Hugh Steele Bompas (19 December 1881 – 19 July 1944) was an English first-class cricketer, barrister, First World War aviator and civil servant.

The son of Henry Bompas, a County Court judge, he was born at Hampstead in December 1881. He was educated at Westminster School, before going up to Pembroke College, Cambridge.[1] While studying at Cambridge, Bompas played first-class cricket. He made his first-class debut for the personal XI of A. J. Webbe against Cambridge University in 1901. In that same season he played for Cambridge University against the touring South Africans, in addition to playing twice for London County against the Marylebone Cricket Club and Derbyshire.
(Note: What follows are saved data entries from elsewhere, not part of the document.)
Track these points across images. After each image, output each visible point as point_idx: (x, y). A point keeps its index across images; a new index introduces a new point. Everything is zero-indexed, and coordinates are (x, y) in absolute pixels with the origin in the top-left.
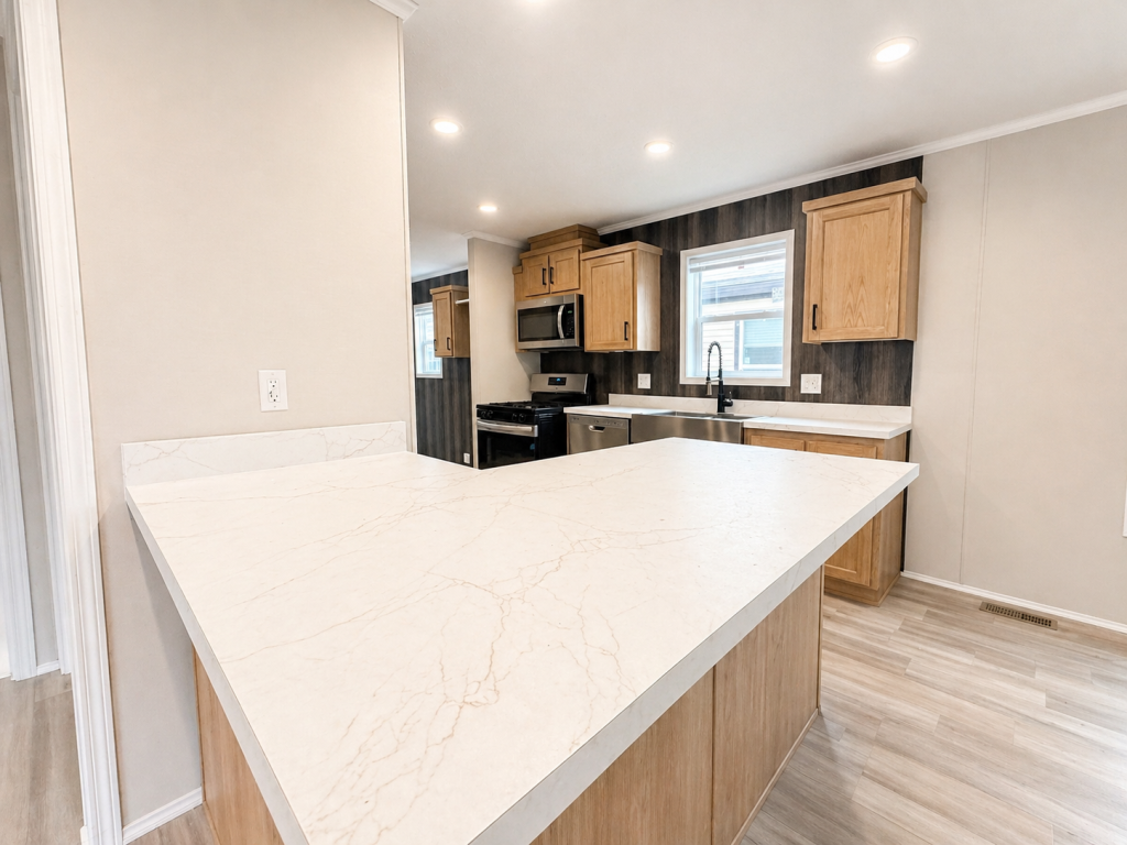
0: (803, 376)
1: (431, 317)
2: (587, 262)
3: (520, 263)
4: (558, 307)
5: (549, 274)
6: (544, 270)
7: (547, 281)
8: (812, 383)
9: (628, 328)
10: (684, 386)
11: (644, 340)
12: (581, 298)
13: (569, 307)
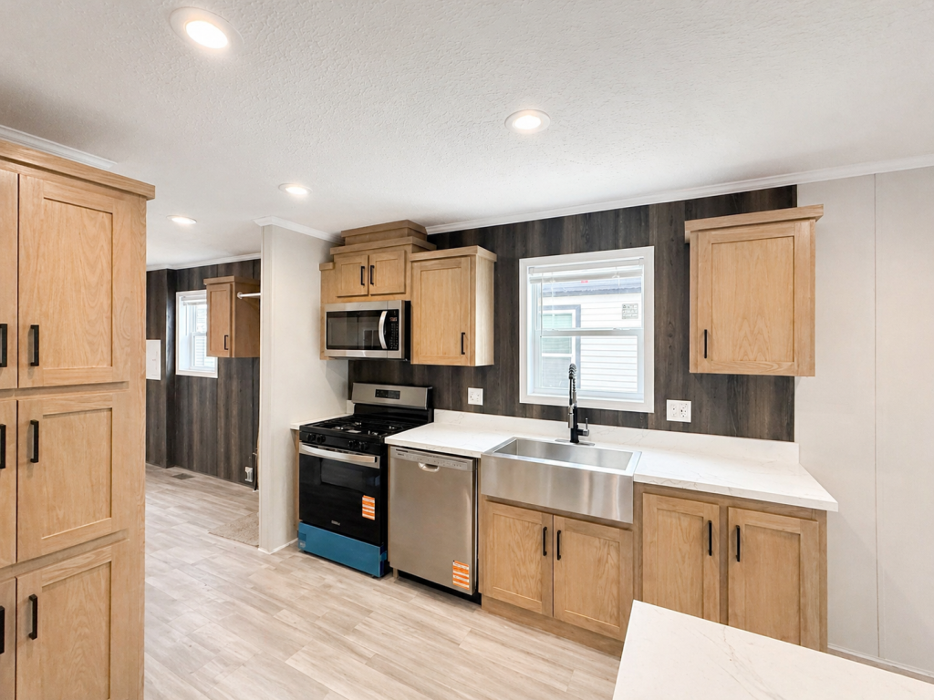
0: (669, 402)
1: (205, 307)
2: (415, 264)
3: (330, 259)
4: (378, 313)
5: (368, 273)
6: (363, 268)
7: (366, 282)
8: (679, 410)
9: (464, 341)
10: (524, 405)
11: (482, 355)
12: (408, 305)
13: (392, 314)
Having not played first-class cricket in 1902, he played three times for Cambridge University in 1903.[2] Despite scoring 109 and 59 in his freshman match of 1901,[3] Bompas was unable to carry that form into first-class cricket and scored just 35 runs from 11 batting innings', though as a wicket-keeper he did take 5 catches and make 4 stumpings.[4]

A student of the Inner Temple, he was called to the bar to practice as a barrister in 1904.[1] After practicing on the South Eastern Circuit, Bompas enlisted during the First World War in the Royal Naval Air Service (RNAS) as a flight sub-lieutenant in May 1915.[5] He was promoted to flight lieutenant in June 1916,[6] with the RNAS merging with the Royal Flying Corps to form the Royal Air Force in April 1918. In September 1918, Bompas held the rank of captain which he held until the end of the war and the relinquishment of his commission in April 1919.[7][8] Following the war, he chose not to return to practice as a barrister and instead became a civil servant with the Ministry of Labour from 1919–25 and the Secretary for Education to the Dental Board from 1925.[1] He died at Chelsea in July 1944.[3]